Converting a WordPress site to a React static site

Posted by Luke on the

Filed under technology, webdev

The last iteration of this website was a truly insane infinite scrolling carousel that was very overwhelming to anyone who dare behold it, so with this version (which recently had its first birthday) I decided to go with a much more content focused design since I actually wanted to start writing more publicly. There's also something to be said about not confusing people or forcing them into epileptic fits.

At the time, I didn't want to sink a lot of time into it, so WordPress was identified as the path of least resistance. I used Bedrock by Roots to version control my plugins and WordPress with Composer. It was working well and was quite fast (for a WordPress website), but it still suffered from a fairly fundamental issue of not being able to version control content. WP apologists might tell you to store your database dumps in your repo, but to them I say; "yeah, nah". If you ever have the misfortune of looking at a WP database dump, you'll realise there’s about a billion lines of muck which is totally irrelevant to the content and composition of your website and I don’t particularly like the idea of storing my users table in a public git repository anyway. In spite of my whinging, the version controlled content pain point was more of an under-the-tongue ulcer type of pain than a broken arm so I didn't worry about it. One day I made the mistake of upgrading the WP version on my server and I hadn't copied the install to my local, so there was a lot of out of sync content. So you can imagine I was pretty happy when I found out my login no longer worked, I couldn’t reset my password and changing the password directly in the database didn't work. I took an sql dump of the database and loaded it into my local only to find the Advanced Custom Fields don’t appear to be stored in the database, so when I salvaged the content it was totally broken.

Then it hit me. What if I get a JSON dump of my posts from the database and turn that into a static version? So, what output format would be most suitable for an archive of text posts?

Markdown: A New Hope

Markdown was invented by notable 'f-word' writer John Gruber in 2004 and it has since become a staple in the development world. I chose to use Markdown as the output because it provides simple shorthands to represent markup so I knew I could get tidy archiving in Github that would be nicely rendered as html in the web view, but the posts would still be readable (and writable for future posts) when looking at the source. I created a node package for generating an archive and published it to npm in the hopes that it might address the problem for other people too.

Now I have my posts nicely sorted and stored in a repo, but the problem with generating an archive of Markdown files is then you just have an archive of Markdown files to deal with.

The website is built with the static site generator "Gatsby", so all pages are React components which really adds a lot of flexibility.

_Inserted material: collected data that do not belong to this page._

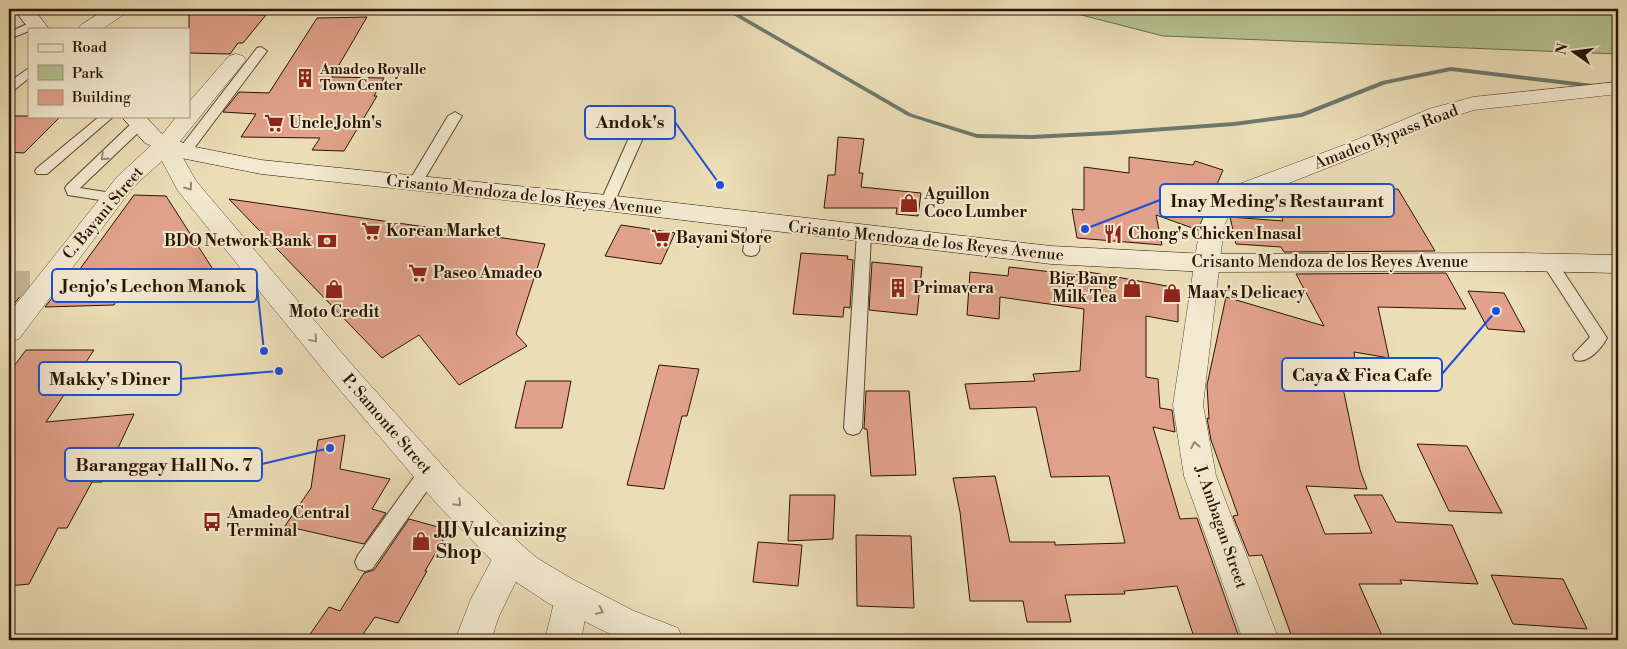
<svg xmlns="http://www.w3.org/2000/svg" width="1627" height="649" viewBox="0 0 1627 649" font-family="'Libre Bodoni',serif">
<rect width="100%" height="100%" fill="#ebddb6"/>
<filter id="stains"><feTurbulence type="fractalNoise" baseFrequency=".004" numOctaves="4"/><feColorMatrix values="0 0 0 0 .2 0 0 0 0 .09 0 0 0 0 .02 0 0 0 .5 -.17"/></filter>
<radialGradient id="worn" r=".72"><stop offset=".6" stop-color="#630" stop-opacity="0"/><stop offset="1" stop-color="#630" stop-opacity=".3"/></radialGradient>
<path fill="#b5c290" stroke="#706b49" d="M1058,9H1618V54L1163,36Z"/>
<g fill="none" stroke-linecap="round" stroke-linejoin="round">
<path fill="#6c786b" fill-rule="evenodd" d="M723,9H730L912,114L977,134L1032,135L1110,131L1234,122L1301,113L1382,81L1451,67L1618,87V91L1451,71L1386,84L1302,117L1234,126L1110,135L1032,139L977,138L908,116Z"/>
</g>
<g fill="#e1a18a" stroke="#2a1402">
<path d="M189,9H227L222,14L266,15L243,43H238L230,54L189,53Z"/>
<path d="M367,17L332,77L384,78L374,96H377L344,151L312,150L320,138L241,137L256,114L223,112L239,92L269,93L317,18Z"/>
<path d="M9,116H61L24,153L9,152Z"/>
<path d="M838,137L864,139L859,173H863L861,187L921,193L918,216L896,214L897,208H824L828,175H835Z"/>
<path d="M1129,157L1193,165L1195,161L1223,170L1198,230L1156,215L1162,245L1077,238L1072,209L1084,210V167L1129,173Z"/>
<path d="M1298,184L1346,185L1349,189H1398L1435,251L1284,252L1281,247L1236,244L1230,217L1283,221L1276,200L1307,202Z"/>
<path d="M134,195L166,196L216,274L132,272L114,305L45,307L60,288H66Z"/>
<path d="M229,199L545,244L516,334L527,346L459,385L419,335L382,358Z"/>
<path d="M621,225L675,233L661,264L605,256Z"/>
<path d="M801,253L848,256L847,259L853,260L850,308L844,307L843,317L793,314Z"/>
<path d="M872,262L922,267L917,315L869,310Z"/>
<path d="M1009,267L1078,275V273H1083V271L1178,288V322L1146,316V377L1158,379L1160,408L1172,410L1175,432L1153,427L1180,519L1197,518L1240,640H1195L1177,586L1124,591L1125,594L1065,595L1071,622H1027L1023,601H970L960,512L953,478L995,476L1010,542H1055V545L1125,543L1109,476L1051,477L1036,407L970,409L965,384L1035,381L1033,374L1080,371L1084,309L1000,297L999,319L967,315L970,272L1008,276Z"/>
<path d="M1446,273L1466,309L1378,307L1389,358L1354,352L1359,391L1343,388L1360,470L1367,489L1306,486L1325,534L1372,533L1354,495H1382L1396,522L1452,525L1478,584L1400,580L1402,584H1359L1384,640H1293L1262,555L1249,556L1233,516L1238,515L1211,440L1207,418L1209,419L1207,385L1226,297L1324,326L1296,274Z"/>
<path d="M9,286H28L11,308H9Z"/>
<path d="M1468,291L1504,293L1525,332L1488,329Z"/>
<path d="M26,350H94L46,422L134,414L102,482H92L67,528H58L29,584L9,586V373Z"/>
<path d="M659,365L699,369L687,416H682L664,489L627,485Z"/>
<path d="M526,381H571L562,428H515Z"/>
<path d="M866,391H909L916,475L871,476L867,429H864Z"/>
<path d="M345,435L340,469L390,479L372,509L386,513L364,544L285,526L311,488L318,440Z"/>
<path d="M1417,444L1467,446L1502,513L1449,511Z"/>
<path d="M790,495H835L833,539L788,541Z"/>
<path d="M409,519L449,530L425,571H427L398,623L375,617L359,640H306L329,607L340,611L364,573L374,570Z"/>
<path d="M856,535L911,536L914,608L857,606Z"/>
<path d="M758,542L802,545L798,586L753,582Z"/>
<path d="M1491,575L1563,579L1587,629L1513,624Z"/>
</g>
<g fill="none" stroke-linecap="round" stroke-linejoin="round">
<path stroke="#c4b592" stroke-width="26" stroke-dasharray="26 13" stroke-linecap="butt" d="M9,284H30"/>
<g stroke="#5a462f" stroke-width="2">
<g id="service">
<path d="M34,21L38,22L40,24L38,26L29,29V31L9,39V32Z"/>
<path d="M261,47L267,51L189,155H179L177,152L179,149L257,48Z"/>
<path d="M29,68V78L13,91L9,92V82Z"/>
<path d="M455,112L462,116L422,183L420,186H410L408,183L448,116Z"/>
<path d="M100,116H114L47,174H37L35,171L37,168Z"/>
<path d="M643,118L650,122L614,203L612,206H602L600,203L636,122Z"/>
<path d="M139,120L146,124L144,127L80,188L118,194L120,197L118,200L113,202L68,195L65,188L67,185L134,121Z"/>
<path d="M755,217L760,218L762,222L759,251L756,255L751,256L746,255L743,251L748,222L750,218Z"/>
<path d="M864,229L869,230L871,234L862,428L859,433L853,435L847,433L844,428L857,234L859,230Z"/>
<path d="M1550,258L1555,259L1607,338C1601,349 1588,364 1575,360L1573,355L1590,337L1542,263L1545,259Z"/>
<path d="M429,464L436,466L438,472L436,478L372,569L365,571L358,569L355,562L358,555L422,466Z"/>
</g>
</g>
<g stroke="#5a462f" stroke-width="1">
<g id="minor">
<path d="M106,9H129L126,13L102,29H78L81,25Z"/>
<path d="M236,54L243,56L246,60L173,150L165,152L157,150L154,145L177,116H189V102L229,56Z"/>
<path d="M511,541L523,546L528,557L499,616L491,640H455L471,599L499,546Z"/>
<path d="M572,581L584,586L589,598L581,640H545L555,598L560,586Z"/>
</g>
</g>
<g stroke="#5a462f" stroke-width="1">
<g id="tertiary">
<path d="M1618,82V94L1474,110L1445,119L1360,155L1241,202L1230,212L1224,226L1203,405L1216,476L1279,640H1243L1184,476L1173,405L1200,226L1210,202L1223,190L1344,145L1429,109L1473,97Z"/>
<path d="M165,138L173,140L196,181L354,367L459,484L523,546L537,558L572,579L634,611L678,628L683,640H622L548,603L513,580L499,568L437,504L334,383L178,191L162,161L133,187L19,339L9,342V313L117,177L157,140Z"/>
</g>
</g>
<g stroke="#2a1402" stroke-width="1">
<g id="secondary">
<path d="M14,9H34L49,29H29Z"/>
<path d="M121,116H145L161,133L190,146L261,160L607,195L1051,246L1207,254L1519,253L1618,255V273L1519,271L1207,272L1051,264L607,211L261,174L176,157L145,143Z"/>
</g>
</g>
<use href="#service" fill="#f2e9d0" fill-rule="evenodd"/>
<use href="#minor" fill="#f2e9d0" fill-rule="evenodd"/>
<use href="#tertiary" fill="#f2e9d0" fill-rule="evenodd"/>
<use href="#secondary" fill="#f2e9d0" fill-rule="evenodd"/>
</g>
<defs><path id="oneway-chevron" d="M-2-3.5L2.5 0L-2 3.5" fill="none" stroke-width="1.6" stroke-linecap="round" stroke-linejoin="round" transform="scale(1.25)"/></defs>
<g stroke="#988973">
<use href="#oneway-chevron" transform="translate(104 157) rotate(137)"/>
<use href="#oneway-chevron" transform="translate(189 187) rotate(54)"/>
<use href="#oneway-chevron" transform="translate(314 339) rotate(50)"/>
<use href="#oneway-chevron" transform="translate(1195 445) rotate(-100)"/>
<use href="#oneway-chevron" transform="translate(458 503) rotate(45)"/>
<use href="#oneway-chevron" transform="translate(600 611) rotate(26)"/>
</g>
<defs>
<g id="building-bare" transform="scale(1.5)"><path d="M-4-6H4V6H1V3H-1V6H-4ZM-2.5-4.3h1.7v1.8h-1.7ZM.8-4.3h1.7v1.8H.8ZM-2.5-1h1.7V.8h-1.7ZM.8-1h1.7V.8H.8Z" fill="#8f2418" stroke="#f2e9d0" stroke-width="2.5" paint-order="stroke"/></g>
<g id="supermarket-bare" transform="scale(1.5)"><path d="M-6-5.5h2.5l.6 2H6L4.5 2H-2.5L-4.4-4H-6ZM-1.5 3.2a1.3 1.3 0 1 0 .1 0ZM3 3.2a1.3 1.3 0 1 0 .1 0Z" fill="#8f2418" stroke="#f2e9d0" stroke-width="2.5" paint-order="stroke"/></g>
<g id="shop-bare" transform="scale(1.5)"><path d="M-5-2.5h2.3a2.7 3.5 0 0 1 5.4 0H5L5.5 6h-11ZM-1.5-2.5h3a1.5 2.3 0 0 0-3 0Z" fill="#8f2418" stroke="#f2e9d0" stroke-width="2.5" paint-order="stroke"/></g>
<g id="restaurant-bare" transform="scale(1.5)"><path d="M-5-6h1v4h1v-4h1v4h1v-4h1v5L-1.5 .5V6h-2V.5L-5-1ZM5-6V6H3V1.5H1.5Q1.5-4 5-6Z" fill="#8f2418" stroke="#f2e9d0" stroke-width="2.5" paint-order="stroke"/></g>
<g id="bank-bare" transform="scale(1.5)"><path d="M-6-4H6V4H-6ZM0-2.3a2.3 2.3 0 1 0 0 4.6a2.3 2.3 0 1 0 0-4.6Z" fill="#8f2418" stroke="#f2e9d0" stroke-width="2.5" paint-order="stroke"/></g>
<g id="bus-bare" transform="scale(1.5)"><path d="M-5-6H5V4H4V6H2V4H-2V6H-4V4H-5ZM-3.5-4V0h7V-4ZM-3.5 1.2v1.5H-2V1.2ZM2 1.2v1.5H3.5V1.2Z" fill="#8f2418" stroke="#f2e9d0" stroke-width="2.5" paint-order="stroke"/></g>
</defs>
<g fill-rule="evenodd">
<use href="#building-bare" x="305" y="78"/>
<use href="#supermarket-bare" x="274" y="123"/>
<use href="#shop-bare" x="909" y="203"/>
<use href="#supermarket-bare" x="371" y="231"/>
<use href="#restaurant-bare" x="1113" y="234"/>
<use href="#supermarket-bare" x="661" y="238"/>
<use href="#bank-bare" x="327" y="241"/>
<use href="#supermarket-bare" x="418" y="273"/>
<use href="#building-bare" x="898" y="288"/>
<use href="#shop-bare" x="1132" y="288"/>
<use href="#shop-bare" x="334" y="289"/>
<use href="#shop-bare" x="1172" y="293"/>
<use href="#bus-bare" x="212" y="522"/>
<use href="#shop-bare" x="421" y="541"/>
</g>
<g text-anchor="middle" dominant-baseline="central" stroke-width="4" stroke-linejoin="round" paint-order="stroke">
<g font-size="14" font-weight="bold" fill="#2a1402" stroke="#f2e9d0" text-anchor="start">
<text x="320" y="70">Amadeo Royalle<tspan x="320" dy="16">Town Center</tspan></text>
</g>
<g font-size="16" font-weight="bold" fill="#2a1402" stroke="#f2e9d0" text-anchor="start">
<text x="289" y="123">Uncle John's</text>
<text x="924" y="194">Aguillon<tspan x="924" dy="18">Coco Lumber</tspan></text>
<text x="386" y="231">Korean Market</text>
<text x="1128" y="234">Chong's Chicken Inasal</text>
<text x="676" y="238">Bayani Store</text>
<text x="312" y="241" text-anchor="end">BDO Network Bank</text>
<text x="433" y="273">Paseo Amadeo</text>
<text x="1117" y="279" text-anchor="end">Big Bang<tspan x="1117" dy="18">Milk Tea</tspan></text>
<text x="913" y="288">Primavera</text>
<text x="1187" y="293">Maav's Delicacy</text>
<text x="334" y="312" text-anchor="middle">Moto Credit</text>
<text x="227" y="513">Amadeo Central<tspan x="227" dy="18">Terminal</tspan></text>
</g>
<g font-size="16" fill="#2a1402" stroke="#f2e9d0">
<text transform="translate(1386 137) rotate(-21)">Amadeo Bypass Road</text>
<text transform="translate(524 195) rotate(6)">Crisanto Mendoza de los Reyes Avenue</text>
<text transform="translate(103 213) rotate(-50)">C. Bayani Street</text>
<text transform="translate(926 241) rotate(6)">Crisanto Mendoza de los Reyes Avenue</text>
<text x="1330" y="262">Crisanto Mendoza de los Reyes Avenue</text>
<text transform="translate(387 424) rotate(49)">P. Samonte Street</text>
<text transform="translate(1221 527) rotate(71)">J. Ambagan Street</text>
</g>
<g font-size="19" font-weight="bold" fill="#2a1402" stroke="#f2e9d0" text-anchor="start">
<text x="436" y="530">JJJ Vulcanizing<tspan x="436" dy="22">Shop</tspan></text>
</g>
</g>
<path fill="none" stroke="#1d4ed8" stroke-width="2" d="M720 185L675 122M1085 229L1160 200M264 351L257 286M1496 311L1442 374M279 371L181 379M330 448L262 464"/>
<g fill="#1d4ed8" stroke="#f2e9d0" stroke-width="2">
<circle cx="720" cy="185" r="5"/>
<circle cx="1085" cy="229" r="5"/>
<circle cx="264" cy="351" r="5"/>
<circle cx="1496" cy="311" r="5"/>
<circle cx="279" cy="371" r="5"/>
<circle cx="330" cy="448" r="5"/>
</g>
<g fill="#f2e9d0" stroke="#1d4ed8" stroke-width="2">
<rect x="585" y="106" width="90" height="33" rx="5"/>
<rect x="1160" y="184" width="234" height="33" rx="5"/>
<rect x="52" y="269" width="205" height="33" rx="5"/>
<rect x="1282" y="358" width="160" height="33" rx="5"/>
<rect x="39" y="362" width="142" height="33" rx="5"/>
<rect x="65" y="448" width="197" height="33" rx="5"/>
</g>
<g font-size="18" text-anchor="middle" font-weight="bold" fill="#2a1402">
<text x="630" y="128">Andok's</text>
<text x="1277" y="207">Inay Meding's Restaurant</text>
<text x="154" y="292">Jenjo's Lechon Manok</text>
<text x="1362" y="381">Caya &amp; Fica Cafe</text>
<text x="110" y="385">Makky's Diner</text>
<text x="164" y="471">Baranggay Hall No. 7</text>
</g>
<rect width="1627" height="649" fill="none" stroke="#ebddb6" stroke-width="30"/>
<rect x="10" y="10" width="1607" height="629" fill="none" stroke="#2a1402" stroke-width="2.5"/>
<rect x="15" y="15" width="1597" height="619" fill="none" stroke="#2a1402"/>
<rect x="28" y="28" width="162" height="90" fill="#f2e9d0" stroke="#a2947e"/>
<rect x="38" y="44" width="25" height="8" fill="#f2e9d0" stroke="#a2947e"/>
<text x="72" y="52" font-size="15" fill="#2a1402">Road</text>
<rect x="38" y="65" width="25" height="15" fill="#b5c290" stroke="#a2947e"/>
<text x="72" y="78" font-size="15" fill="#2a1402">Park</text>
<rect x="38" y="90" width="25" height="15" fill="#e1a18a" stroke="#a2947e"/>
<text x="72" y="102" font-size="15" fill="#2a1402">Building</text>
<g transform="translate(1574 52) rotate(284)" stroke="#f2e9d0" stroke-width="4" paint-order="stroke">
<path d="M0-4L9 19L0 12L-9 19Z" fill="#2a1402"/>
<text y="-8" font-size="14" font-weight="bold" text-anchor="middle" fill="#2a1402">N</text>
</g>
<rect width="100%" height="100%" filter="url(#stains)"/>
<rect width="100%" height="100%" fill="url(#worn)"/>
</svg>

For example, when generating blog post components I can make the title render as a link to the blog post slug but only when it appears on the front page.

The ingestion strategy is to add the blog-posts repository as a submodule so I can then update and push those independently. Then, at compile time, I would read the archive of blog posts and generate:

  1. A root blog page that lists the content of posts in reverse-chronological order with pagination
  2. An individual page for each blog post.

The script that is responsible for this is really something to behold (you can see that here). The process is such that all markdown files are grabbed from the archive, then for each post, the script will parse out a metadata table in the top of the file that has the post title and whether or not it is a draft. That post is then passed to the markdown renderer and we generate a blog post component with that rendered content. That blog post component is then given its own page component and it’s stitched onto the aggregate blog post list. The blog post list is then parsed out into pages which are output as components and voilà. I suppose if there’s a gap for it, I could publish a "WordPress Markdown archive to React static site" package, but it may be a bit too niche.

The end result is an overall slimmer repository since all of the blog posts are stored in a different repository and the generated pages are not committed which lends itself perfectly to an automated deployment service. It also allowed for much less human intervention in the creative process.

The main caveat I’ve discovered in this transition is that I didn't have a solution for porting assets (such as embedded images) to the markdown archive. Currently, any embedded images will 404 until they are added manually. This definitely isn't ideal and if I ever get a chance I plan to package all the linked assets down into each blog post.